TANITIM VİDEOSUNU İZLEMEYİ UNUTMAYIN!

"Hayır, göremiyorum."dedim etrafıma bakınırken.Rengarenk ışıkların siyah kazağımın üzerinde dans ederken bıraktıkları parıltılar gözlerimi kamaştırıyordu.Burası fazla kalabalıktı; insanların sesleri bir süre sonra kulaklarımı tırmalıyordu. Saçlarımın arasına gizlenmiş kulaklıktan sesimi Kaya'ya duyurmaya çalışsamda bir süre duyamadım.Kesik gelen bir ses kulağıma iliştiğinde anlayabilmek için tüm dikkatimi vermiştim.

"Hızlı davran basit kuş."dedi, sesi kulaklıktan kulağıma ulaştığında ayak parmaklarım kadar titredim.Sesindeki tedirginlik ruhuma işlemişti.
Adımlarımı hızlandırdım.Bir yandan insanlara çarpmamaya çalışıyor, bir yandan tanınmamak için bakışlarımı herkesten kaçırıyor, bir yandan da kapıyı arıyordum.

"Tamam buldum.Uğur binanın çizimlerini buldu, hemen solundaki koridordan sağa dön.Basit kuş beni duyuyor musun?"
"Evet, devam et."dedim koridordan sapıp üzerime doğru gelen adamlara karşılık başımı yere eğmiştim.
Koridora saptıktan sonra koşmaya başladım.
"Solda bir kapı var, yangın merdivenine çıkıyor..." Kaya'nın bahsettiği yangın merdivenine girene kadar koştum.Koridorun boş olmasını kullanmıştım, kamera odasında Uğur olmasa belki buraya kadar bile gelemezdim.
Yangın merdivenine çıkan kapının kilitli olduğunu fark ettiğimde bir küfür savurdum.
"Kapı kitli, alternatif başka bir çıkış var mı?"diye sordum telaşla.Bir yandanda kilitli kapıyı inadına itmeye çalışıyordum.
"Siktir, aynı koridordasınız.Sana doğru geliyorlar."diye bağırdı Kaya.Elim ayağım buz tutarken kapıyı itmekten vazgeçtim.Nefesimin sesini dahi almayana kadar sessiz olunca etrafı dinledim, adım seslerini duyamıyordum.

"Basit kuş, beni duyuyorsan fısılda, sakın yüksek ses çıkarma sadece fısılda..."
"Kaya..."diye fısıldadım, sesimden dahi korkmuştum.
"Sakın kıpırdama.Tam  kapının önündeler, sesini dahi çıkarma, seni almaya geliyorum."diye fısıldadı Kaya kulaklıktan.
"Sakın kıpırdama."diye fısıldadım kendime.Nefesimi tuttum, adımları saydım.3...2...1...

(Bölüm Şarkısı/1: The Weekend-Ordinary Life)

12 SAAT ÖNCE ...

"Gidebiliriz."diye fısıldadı Kaya hemen yanımdaki koltuğun üzerinden kulağıma eğilmişti.Yüzüm kireç kesmiş olmalıydı.Uçak yolculuğu beni yormuştu, uzun süredir ağzıma bir lokma dahi atmamıştım, yarım saattir Uğur'un bizi getirdiği evde oturuyorduk.
"Hayır, ben iyiyim."dedim etrafıma bakınarak.Bulunduğumuz odada sadece Bora ve Emre vardı.Bora telefonuyla uğraşırken Emre'yse başını duvara yaslamış, kollarını göğsünde birleştirmiş uyukluyordu.Uğur ve Erim bahsettikleri adamı karşılamaya gitmişlerdi.

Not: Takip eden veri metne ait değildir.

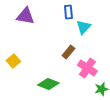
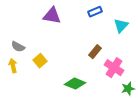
blue rectangle: (68, 12) -> (95, 12), turned 72
cyan triangle: (83, 27) -> (121, 26), moved

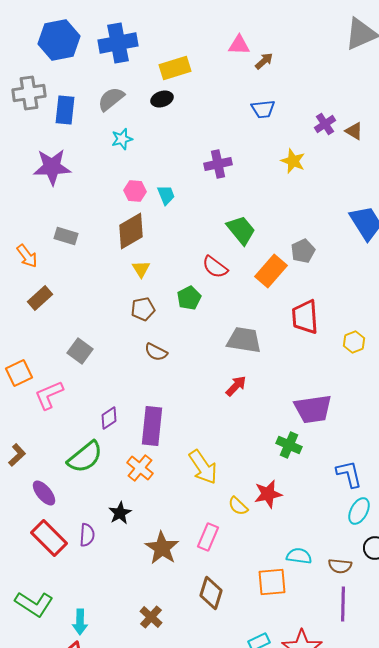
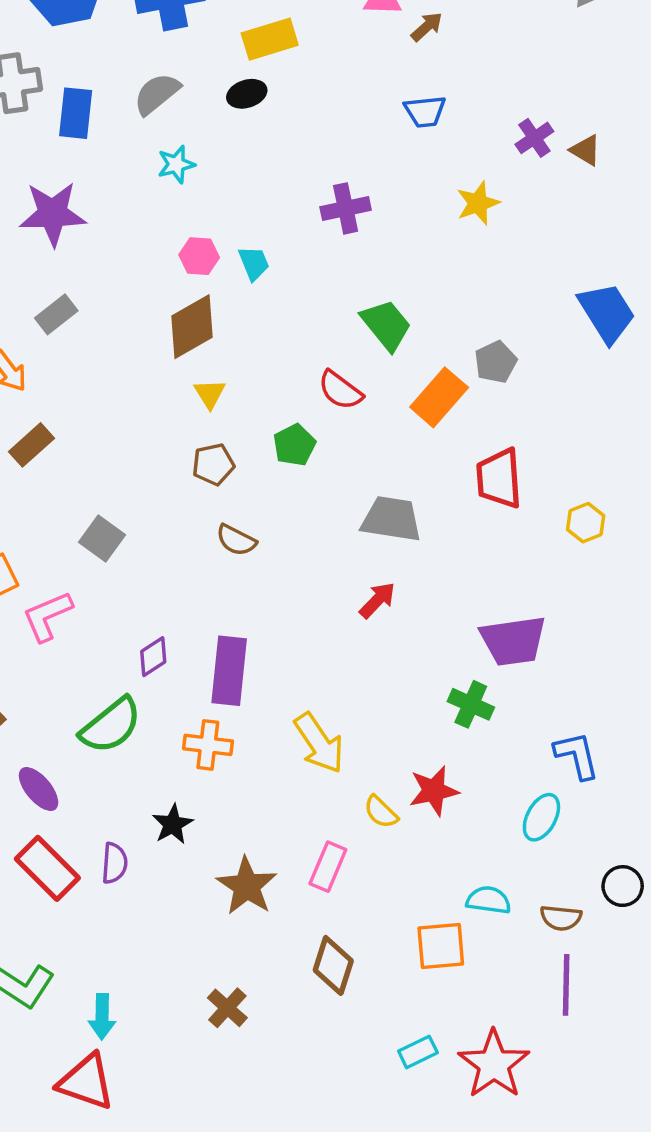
yellow star: (293, 161) -> (478, 203), turned 30
gray rectangle: (66, 236) -> (56, 314), moved, turned -55
orange cross: (140, 468) -> (208, 745), turned -32
cyan ellipse: (359, 511) -> (541, 817), moved

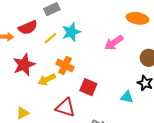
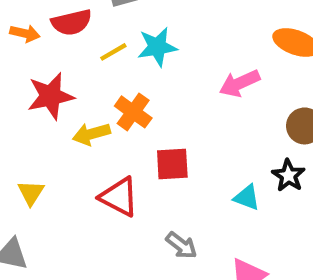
red square: (88, 87) -> (172, 164), turned -36
yellow triangle: (23, 113) -> (31, 193), turned -40

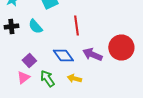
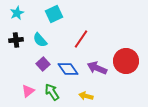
red line: (76, 26) -> (81, 39), turned 42
purple square: (29, 60) -> (43, 64), moved
yellow arrow: (74, 78) -> (86, 96), moved

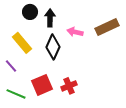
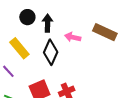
brown rectangle: (107, 27) -> (105, 32), turned 50

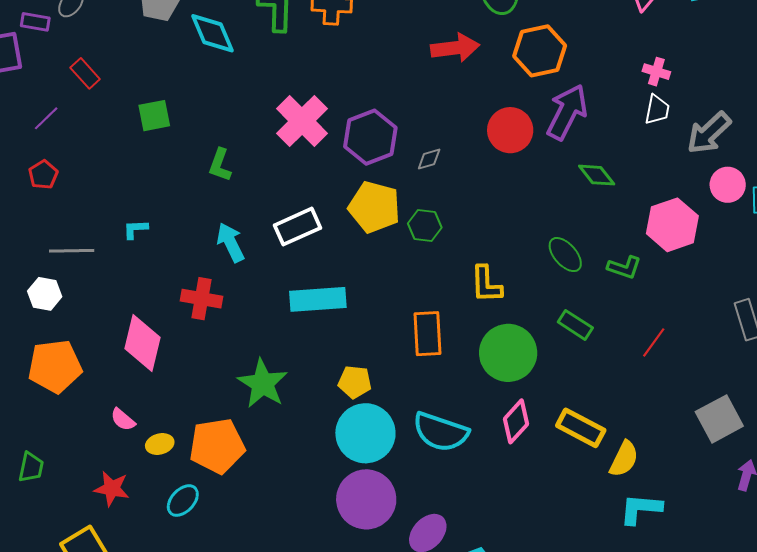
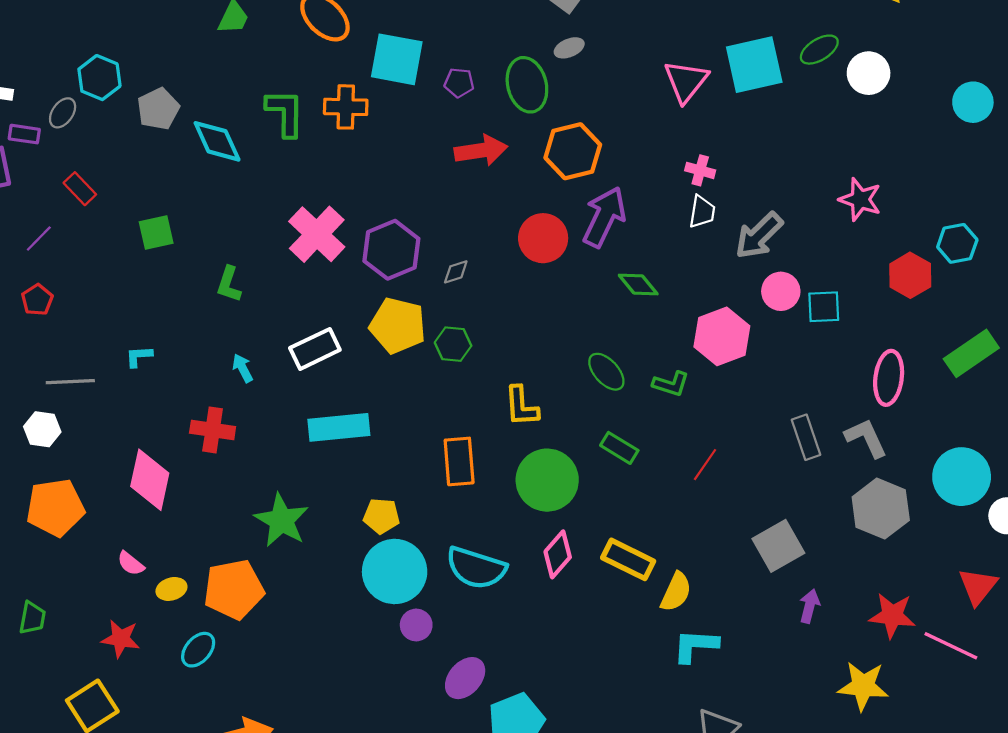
cyan arrow: (231, 242) -> (243, 368), size x0.7
purple circle: (366, 499) -> (416, 625), moved, size x0.5

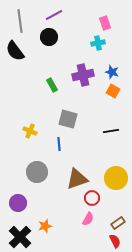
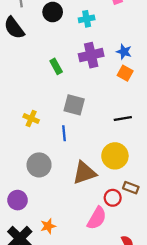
cyan cross: (98, 43) -> (87, 19), moved
yellow circle: (116, 178) -> (115, 156), moved
red circle: (92, 198) -> (113, 198), moved
pink semicircle: (88, 219) -> (97, 218), size x1.5
brown rectangle: (118, 223) -> (131, 188), moved, turned 56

"Kaya?"diye fısıldadığımda benim kadar meraklı bakışlarıyla odayı inceleyen Kaya bana döndü.
"Uğur'un anlattıkları kafamı karıştırdı."
"Biliyorum.Uğur Talya'ya hikaye bile anlatamıyor, böyle bir olayı anlatabilmiş olması dahi mucize basit kuş..."dedi sırıtarak.Yüzümde gülümseme kırıntısı bulamadığında dudaklarını birbirine bastırdı.
"Bak, sanırım bunu onlar geldiğinde anlatırlar...Yani O geldiğinde..."

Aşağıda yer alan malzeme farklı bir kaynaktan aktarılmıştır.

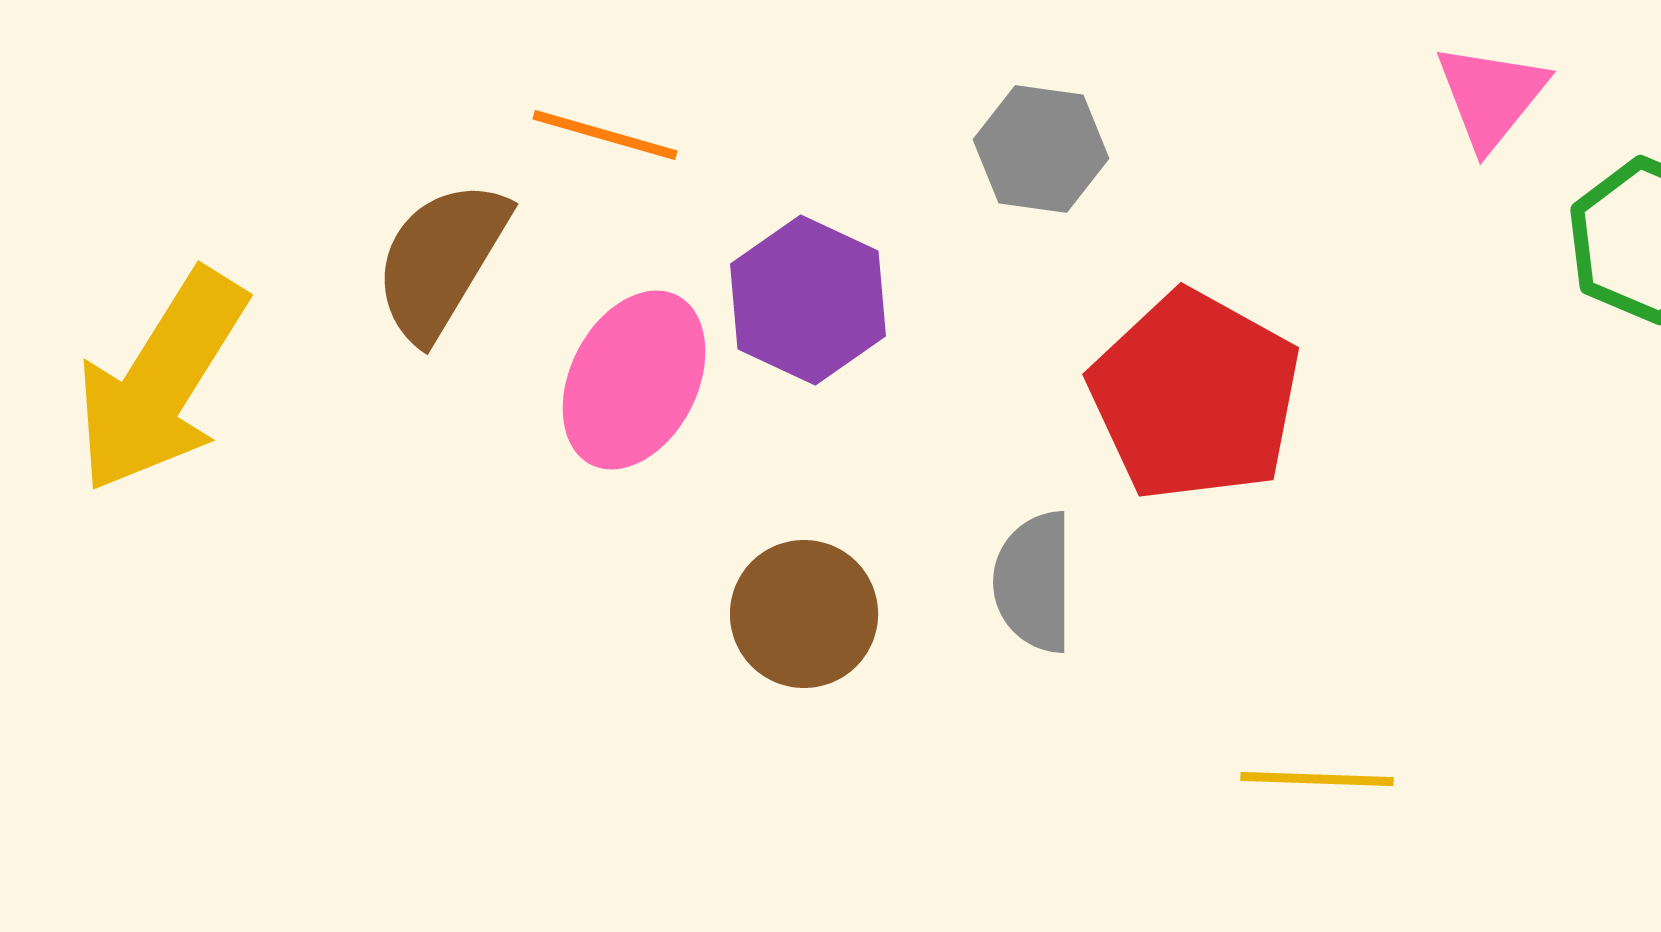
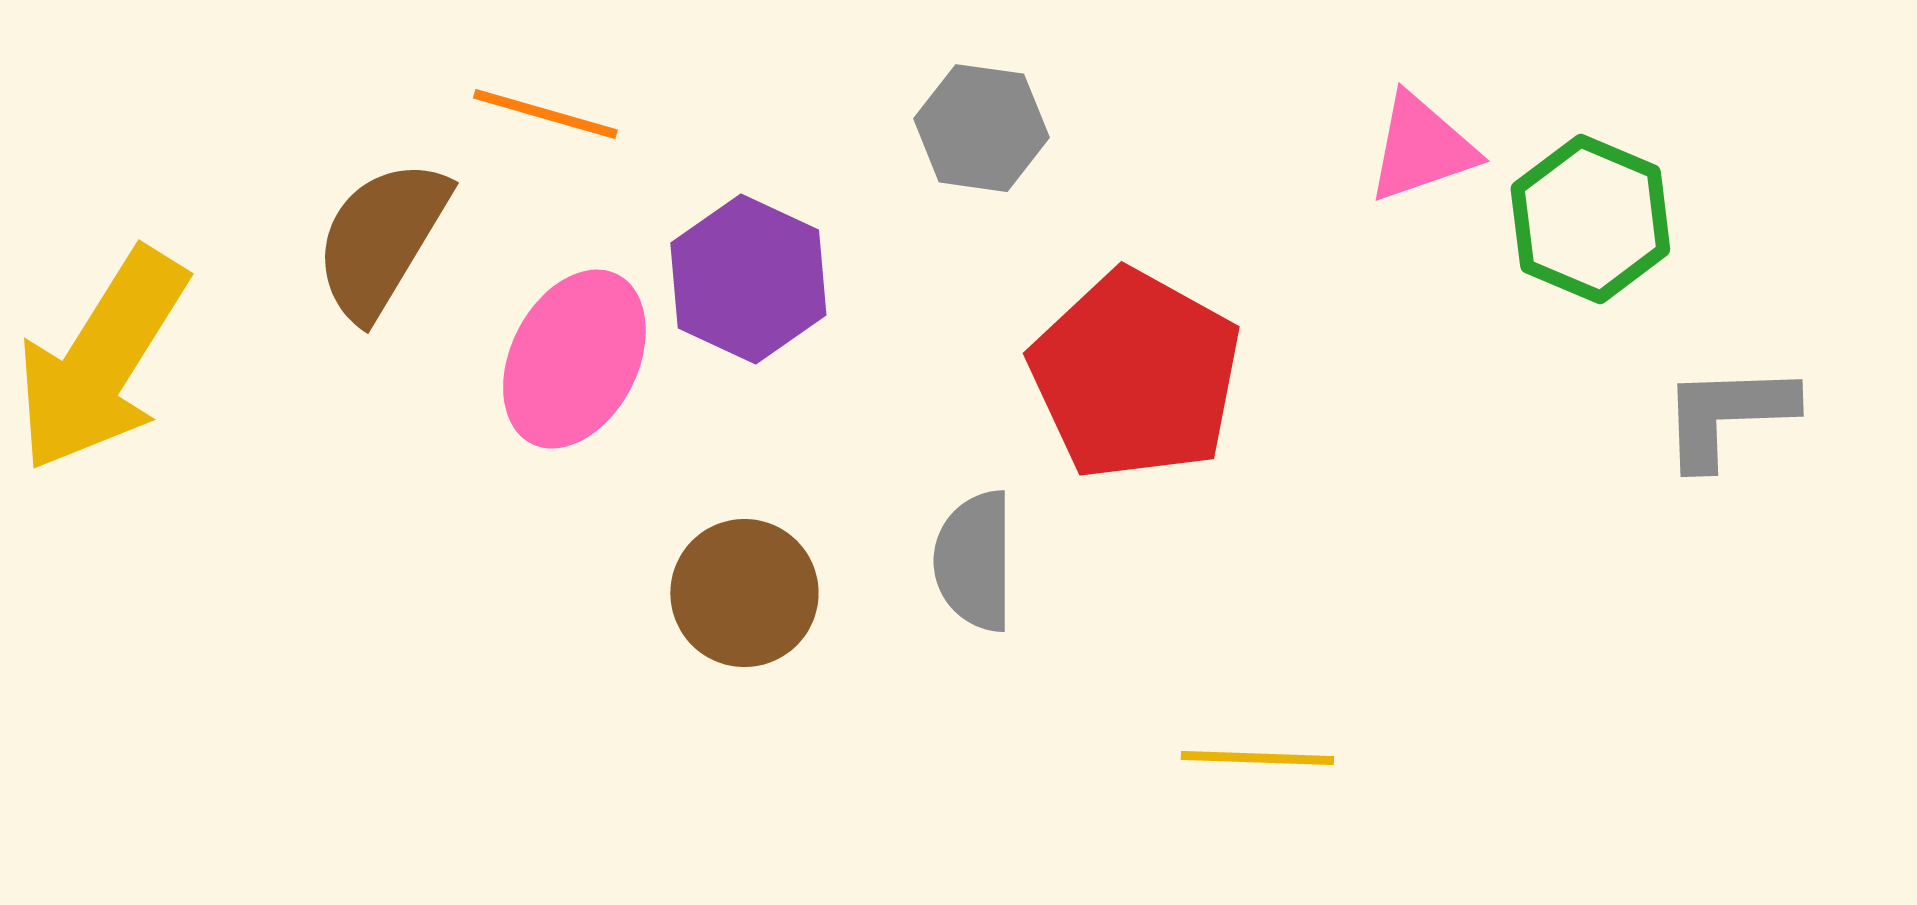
pink triangle: (1491, 96) -> (1421, 148), moved, turned 32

Kapı zilinin çalmasıyla vücudum titredi.Kaya cümlesini tamamlayamadan ayaklandığında herkesin ayağa kalktığını gördüğümden ayaklandım.
"Ne şom ağızlısın be Orca!"diye söylendi Bora kapıya doğru ilerlerken.Kaya ensesini kaşırken bir yandan tepkimi ölçebilmek için beni süzüyordu.Tepki veremeyecek kadar uyuşmuş ve aynı zamanda bir o kadarda korkuyor olduğumu sezdiğinde uzanıp kolumdan tuttu ve beni yanına çekti.Bu tam olarak kapı açılmadan önceki son otuz saniyeye denk geliyordu.